PROBLEM TO SOLVE: Please reproduce the text of all the entries below line for line and character for character, leaving out the pictures.

RECORDS FOR THIS EXERCISE:

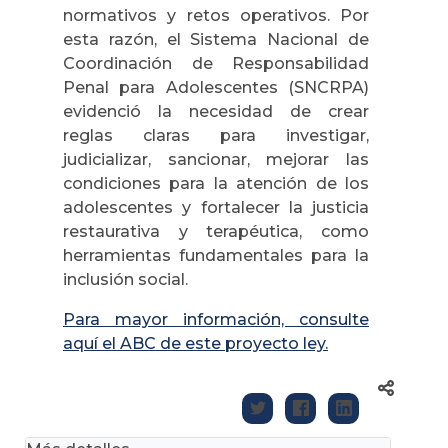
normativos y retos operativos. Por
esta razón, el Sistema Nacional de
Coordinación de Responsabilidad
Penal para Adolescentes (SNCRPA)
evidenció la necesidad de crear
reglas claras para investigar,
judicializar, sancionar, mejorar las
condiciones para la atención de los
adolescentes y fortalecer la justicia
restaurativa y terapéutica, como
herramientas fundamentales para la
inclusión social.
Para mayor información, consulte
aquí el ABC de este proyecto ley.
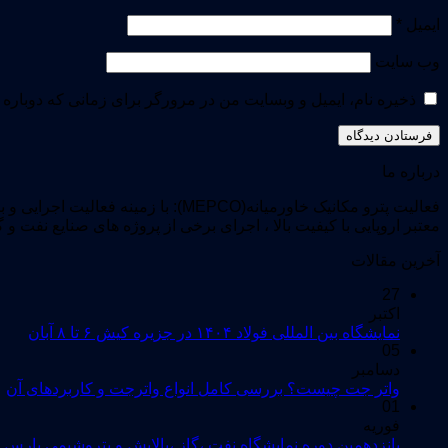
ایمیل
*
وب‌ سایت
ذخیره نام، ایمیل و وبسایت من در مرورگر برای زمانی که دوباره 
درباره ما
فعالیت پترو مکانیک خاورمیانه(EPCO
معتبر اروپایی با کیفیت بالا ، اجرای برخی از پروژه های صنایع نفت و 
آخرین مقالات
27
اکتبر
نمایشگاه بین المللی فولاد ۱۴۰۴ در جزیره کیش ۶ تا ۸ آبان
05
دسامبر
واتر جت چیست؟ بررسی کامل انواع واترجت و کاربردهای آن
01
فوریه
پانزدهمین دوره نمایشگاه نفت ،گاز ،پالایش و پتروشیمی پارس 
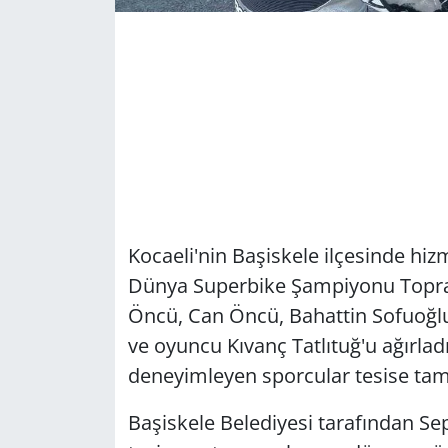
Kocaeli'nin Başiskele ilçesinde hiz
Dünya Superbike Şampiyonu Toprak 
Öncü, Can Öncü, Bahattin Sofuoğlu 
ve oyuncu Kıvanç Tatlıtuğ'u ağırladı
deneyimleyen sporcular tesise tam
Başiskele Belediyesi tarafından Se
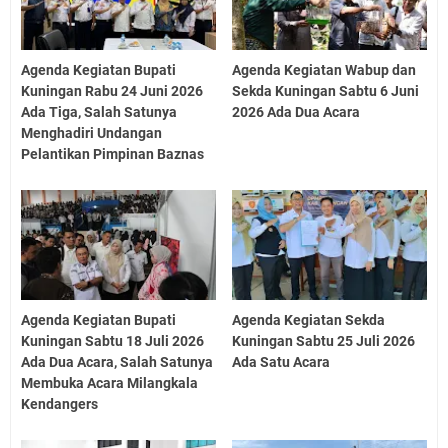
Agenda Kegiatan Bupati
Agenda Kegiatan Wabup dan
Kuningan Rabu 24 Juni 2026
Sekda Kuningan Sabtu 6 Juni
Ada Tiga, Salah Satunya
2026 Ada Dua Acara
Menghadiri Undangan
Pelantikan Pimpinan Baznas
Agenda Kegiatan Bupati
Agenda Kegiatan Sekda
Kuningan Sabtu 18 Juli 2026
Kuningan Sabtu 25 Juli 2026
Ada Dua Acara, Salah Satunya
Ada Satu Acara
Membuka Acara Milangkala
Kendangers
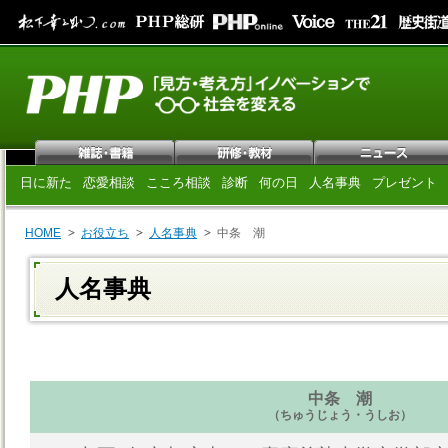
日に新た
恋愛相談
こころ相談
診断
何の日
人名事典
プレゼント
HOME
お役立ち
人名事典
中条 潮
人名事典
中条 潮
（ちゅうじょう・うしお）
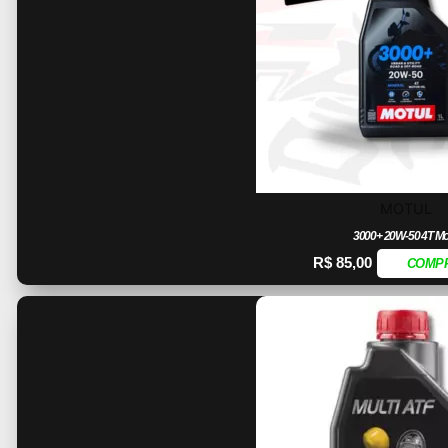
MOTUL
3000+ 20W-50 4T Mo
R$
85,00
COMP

RESPONSE TO THE TASK:
normativos y retos operativos. Por
esta razón, el Sistema Nacional de
Coordinación de Responsabilidad
Penal para Adolescentes (SNCRPA)
evidenció la necesidad de crear
reglas claras para investigar,
judicializar, sancionar, mejorar las
condiciones para la atención de los
adolescentes y fortalecer la justicia
restaurativa y terapéutica, como
herramientas fundamentales para la
inclusión social.
Para mayor información, consulte
aquí el ABC de este proyecto ley.
ایمیل
*
وب‌ سایت
ذخیره نام، ایمیل و وبسایت من در مرورگر برای زمانی که دوباره 
درباره ما
فعالیت پترو مکانیک خاورمیانه(EPCO
معتبر اروپایی با کیفیت بالا ، اجرای برخی از پروژه های صنایع نفت و 
آخرین مقالات
27
اکتبر
نمایشگاه بین المللی فولاد ۱۴۰۴ در جزیره کیش ۶ تا ۸ آبان
05
دسامبر
واتر جت چیست؟ بررسی کامل انواع واترجت و کاربردهای آن
01
فوریه
پانزدهمین دوره نمایشگاه نفت ،گاز ،پالایش و پتروشیمی پارس 
Kocaeli'nin Başiskele ilçesinde hiz
Dünya Superbike Şampiyonu Toprak 
Öncü, Can Öncü, Bahattin Sofuoğlu 
ve oyuncu Kıvanç Tatlıtuğ'u ağırladı
deneyimleyen sporcular tesise tam
Başiskele Belediyesi tarafından Se
Agenda Kegiatan Bupati
Agenda Kegiatan Wabup dan
Kuningan Rabu 24 Juni 2026
Sekda Kuningan Sabtu 6 Juni
Ada Tiga, Salah Satunya
2026 Ada Dua Acara
Menghadiri Undangan
Pelantikan Pimpinan Baznas
Agenda Kegiatan Bupati
Agenda Kegiatan Sekda
Kuningan Sabtu 18 Juli 2026
Kuningan Sabtu 25 Juli 2026
Ada Dua Acara, Salah Satunya
Ada Satu Acara
Membuka Acara Milangkala
Kendangers
日に新た
恋愛相談
こころ相談
診断
何の日
人名事典
プレゼント
HOME
お役立ち
人名事典
中条 潮
人名事典
中条 潮
（ちゅうじょう・うしお）
MOTUL
3000+ 20W-50 4T Mo
R$
85,00
COMP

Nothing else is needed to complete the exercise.